Spotify CEO Daniel Ek Calls Out Apple for ‘Anticompetitive’ Business Practices

Spotify CEO Daniel Ek continued to rip into Apple on Thursday, just one day after the Swedish music streaming service filed an anti-competition complaint against the tech giant with the European Commission.

According to a new report from Variety, Ek today addressed the International Conference on Competition in Berlin, Germany, speaking on behalf of Spotify and reiterating his stance that Apple enjoys an unfair advantage with its App Store “tax.”

“Let’s call this 30 percent revenue-share exactly what it is – a competitor tax,” Ek said on Thursday, according to Variety. “As we all know, iOS and the App Store is the only way to offer our service to anyone with an iPhone or iPad. That’s over a billion people around the world. So not being on their platform is just not an option for us — or really for any competing internet service in this day and age. Apple knows this.”

In its EU complaint, Spotify said that Apple had required all iPhone app makers to use the Apple payment system exclusively for the past eight years. Apple has introduced a 30 percent fee, applied to Spotify and all other digital content providers in the first year after users download their app, for using the payment system. Other apps, such as Uber and Deliveroo, are not subject to the fee, which drops to 15 percent after a year.

Ek said Spotify isn’t able to be “price competitive” with Apple Music because if it wants to have its users upgrade to its Premium service directly through Apple, it must pay the 30 percent premium. He said Spotify’s decision to stop paying the tax in 2015 and only allow customers to upgrade outside of the Apple ecosystem has hampered Spotify.

“Based on our choice not to pay the tax — the result is that our customers must upgrade to Premium elsewhere, such as on their desktop. The catch-22 is that we are not allowed to tell users how to upgrade,” Ek added. “We are essentially faced with a ‘gag order’ that prevents us from communicating with our own customers about our service.”

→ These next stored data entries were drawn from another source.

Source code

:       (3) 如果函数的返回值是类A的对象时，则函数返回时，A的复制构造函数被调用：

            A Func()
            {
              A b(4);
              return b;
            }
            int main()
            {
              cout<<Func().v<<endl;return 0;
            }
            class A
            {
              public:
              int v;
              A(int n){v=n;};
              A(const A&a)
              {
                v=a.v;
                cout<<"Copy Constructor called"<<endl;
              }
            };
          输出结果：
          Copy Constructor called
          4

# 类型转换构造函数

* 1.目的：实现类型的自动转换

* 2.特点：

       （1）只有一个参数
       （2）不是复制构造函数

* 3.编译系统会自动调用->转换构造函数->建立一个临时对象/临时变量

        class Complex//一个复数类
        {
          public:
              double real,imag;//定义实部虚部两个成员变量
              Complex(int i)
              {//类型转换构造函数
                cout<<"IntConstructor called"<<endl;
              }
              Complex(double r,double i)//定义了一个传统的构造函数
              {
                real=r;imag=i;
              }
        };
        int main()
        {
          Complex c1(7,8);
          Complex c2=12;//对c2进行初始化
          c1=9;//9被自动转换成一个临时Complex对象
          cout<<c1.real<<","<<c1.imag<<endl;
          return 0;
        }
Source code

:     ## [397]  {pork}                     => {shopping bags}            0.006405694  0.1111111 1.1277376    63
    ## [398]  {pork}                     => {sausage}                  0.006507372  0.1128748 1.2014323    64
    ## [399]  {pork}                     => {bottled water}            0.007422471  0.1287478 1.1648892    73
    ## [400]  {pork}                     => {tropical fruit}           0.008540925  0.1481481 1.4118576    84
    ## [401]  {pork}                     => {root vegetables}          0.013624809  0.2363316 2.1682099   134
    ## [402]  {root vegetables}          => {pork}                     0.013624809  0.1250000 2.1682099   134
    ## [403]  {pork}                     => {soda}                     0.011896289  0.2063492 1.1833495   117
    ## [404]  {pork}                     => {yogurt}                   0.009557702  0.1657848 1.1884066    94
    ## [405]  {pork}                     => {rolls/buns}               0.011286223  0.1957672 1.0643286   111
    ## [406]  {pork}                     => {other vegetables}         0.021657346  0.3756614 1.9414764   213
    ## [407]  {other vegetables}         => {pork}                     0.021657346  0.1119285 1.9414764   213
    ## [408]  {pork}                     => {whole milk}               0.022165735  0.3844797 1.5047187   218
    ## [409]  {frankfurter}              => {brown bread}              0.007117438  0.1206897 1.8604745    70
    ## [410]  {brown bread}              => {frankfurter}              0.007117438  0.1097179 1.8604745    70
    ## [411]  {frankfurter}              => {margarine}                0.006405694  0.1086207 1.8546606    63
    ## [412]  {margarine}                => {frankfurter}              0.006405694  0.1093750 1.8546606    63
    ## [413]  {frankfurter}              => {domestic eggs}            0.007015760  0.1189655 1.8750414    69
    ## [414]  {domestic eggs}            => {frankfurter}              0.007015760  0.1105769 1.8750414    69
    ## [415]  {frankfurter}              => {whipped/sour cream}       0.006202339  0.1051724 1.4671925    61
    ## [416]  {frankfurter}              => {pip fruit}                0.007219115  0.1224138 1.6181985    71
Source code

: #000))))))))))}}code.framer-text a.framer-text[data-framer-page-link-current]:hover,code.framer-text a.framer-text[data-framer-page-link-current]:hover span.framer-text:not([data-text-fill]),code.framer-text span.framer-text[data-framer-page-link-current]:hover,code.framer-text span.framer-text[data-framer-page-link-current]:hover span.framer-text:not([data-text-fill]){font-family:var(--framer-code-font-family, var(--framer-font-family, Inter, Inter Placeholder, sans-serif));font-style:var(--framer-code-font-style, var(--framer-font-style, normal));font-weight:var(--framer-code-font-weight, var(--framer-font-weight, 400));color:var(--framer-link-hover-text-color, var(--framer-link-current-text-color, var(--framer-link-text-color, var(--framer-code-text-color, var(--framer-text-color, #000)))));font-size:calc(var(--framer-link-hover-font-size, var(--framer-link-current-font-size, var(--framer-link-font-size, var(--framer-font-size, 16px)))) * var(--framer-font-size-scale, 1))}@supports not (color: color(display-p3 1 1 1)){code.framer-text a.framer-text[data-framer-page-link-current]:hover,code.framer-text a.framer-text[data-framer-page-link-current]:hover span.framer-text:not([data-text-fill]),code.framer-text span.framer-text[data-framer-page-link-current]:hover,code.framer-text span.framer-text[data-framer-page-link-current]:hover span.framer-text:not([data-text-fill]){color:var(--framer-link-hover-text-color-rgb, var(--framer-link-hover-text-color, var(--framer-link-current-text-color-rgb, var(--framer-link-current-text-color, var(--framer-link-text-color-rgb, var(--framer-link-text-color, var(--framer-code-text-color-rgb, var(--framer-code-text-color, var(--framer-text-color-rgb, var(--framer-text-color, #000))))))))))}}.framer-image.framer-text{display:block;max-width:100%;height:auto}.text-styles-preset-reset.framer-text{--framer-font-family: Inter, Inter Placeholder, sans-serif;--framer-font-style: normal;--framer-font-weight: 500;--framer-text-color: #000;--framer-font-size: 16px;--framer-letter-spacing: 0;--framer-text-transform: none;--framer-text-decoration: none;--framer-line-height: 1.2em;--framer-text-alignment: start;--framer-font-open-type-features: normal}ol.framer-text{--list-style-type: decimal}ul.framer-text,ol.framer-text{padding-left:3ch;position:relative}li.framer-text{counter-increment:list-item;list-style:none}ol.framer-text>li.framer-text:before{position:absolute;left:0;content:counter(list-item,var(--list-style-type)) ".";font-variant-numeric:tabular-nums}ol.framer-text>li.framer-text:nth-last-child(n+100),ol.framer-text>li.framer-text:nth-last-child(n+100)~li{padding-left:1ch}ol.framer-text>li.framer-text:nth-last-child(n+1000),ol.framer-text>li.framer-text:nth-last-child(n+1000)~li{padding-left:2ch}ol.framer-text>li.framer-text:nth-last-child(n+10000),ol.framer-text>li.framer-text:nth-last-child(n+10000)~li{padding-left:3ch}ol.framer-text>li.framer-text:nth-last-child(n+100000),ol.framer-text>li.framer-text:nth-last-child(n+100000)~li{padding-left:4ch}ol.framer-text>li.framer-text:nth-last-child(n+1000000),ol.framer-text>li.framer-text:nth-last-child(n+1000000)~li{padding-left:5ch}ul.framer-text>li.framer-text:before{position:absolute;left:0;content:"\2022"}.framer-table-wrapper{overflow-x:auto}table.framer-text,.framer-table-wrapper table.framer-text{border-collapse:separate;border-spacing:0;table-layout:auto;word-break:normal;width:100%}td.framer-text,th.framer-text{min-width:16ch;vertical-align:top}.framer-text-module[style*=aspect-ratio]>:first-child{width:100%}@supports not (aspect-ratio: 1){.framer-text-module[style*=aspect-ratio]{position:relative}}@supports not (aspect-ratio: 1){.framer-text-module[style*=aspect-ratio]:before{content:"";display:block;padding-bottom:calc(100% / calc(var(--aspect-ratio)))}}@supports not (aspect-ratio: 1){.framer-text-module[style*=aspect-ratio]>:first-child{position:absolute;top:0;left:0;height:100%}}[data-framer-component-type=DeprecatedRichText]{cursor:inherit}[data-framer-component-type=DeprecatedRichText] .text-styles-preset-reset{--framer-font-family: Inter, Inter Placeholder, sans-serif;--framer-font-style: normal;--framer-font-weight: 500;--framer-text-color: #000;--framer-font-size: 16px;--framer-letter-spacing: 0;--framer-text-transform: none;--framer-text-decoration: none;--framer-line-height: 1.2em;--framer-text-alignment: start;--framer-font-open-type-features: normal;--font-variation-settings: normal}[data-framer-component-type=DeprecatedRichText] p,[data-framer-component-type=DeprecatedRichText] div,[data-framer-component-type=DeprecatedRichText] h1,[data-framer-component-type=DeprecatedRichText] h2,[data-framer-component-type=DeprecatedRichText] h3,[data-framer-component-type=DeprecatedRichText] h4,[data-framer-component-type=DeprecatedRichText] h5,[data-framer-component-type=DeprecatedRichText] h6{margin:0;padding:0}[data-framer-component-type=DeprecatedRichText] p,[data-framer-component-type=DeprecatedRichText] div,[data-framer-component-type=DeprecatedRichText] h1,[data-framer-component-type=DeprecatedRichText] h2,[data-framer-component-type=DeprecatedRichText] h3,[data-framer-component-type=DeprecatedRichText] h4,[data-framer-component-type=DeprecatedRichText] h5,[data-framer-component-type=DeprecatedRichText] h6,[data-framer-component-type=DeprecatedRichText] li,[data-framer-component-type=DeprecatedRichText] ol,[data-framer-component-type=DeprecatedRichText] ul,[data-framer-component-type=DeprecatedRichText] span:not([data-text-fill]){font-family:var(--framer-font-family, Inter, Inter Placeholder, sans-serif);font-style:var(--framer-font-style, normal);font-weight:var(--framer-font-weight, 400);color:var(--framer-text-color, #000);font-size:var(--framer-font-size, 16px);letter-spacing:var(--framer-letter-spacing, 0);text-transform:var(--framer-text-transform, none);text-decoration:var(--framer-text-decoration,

The Spotify CEO argued that it was time to make a key decision in the music streaming realm. “Do we want a few select, dominant platforms to have the power to strong-arm others and tax the rest of the ecosystem, taking away the ability for smaller companies to effectively compete?” he explained. “Or do we want a healthy ecosystem where real competition flourishes and where consumer choice wins?”

Spotify is under pressure to keep adding subscribers quickly; Apple recently outperformed Spotify as the leading paid music streaming service in the United States, the largest music market in the world. But Spotify is still the world leader in streaming music by a wide margin, with 87 million paid customers globally at the end of 2018.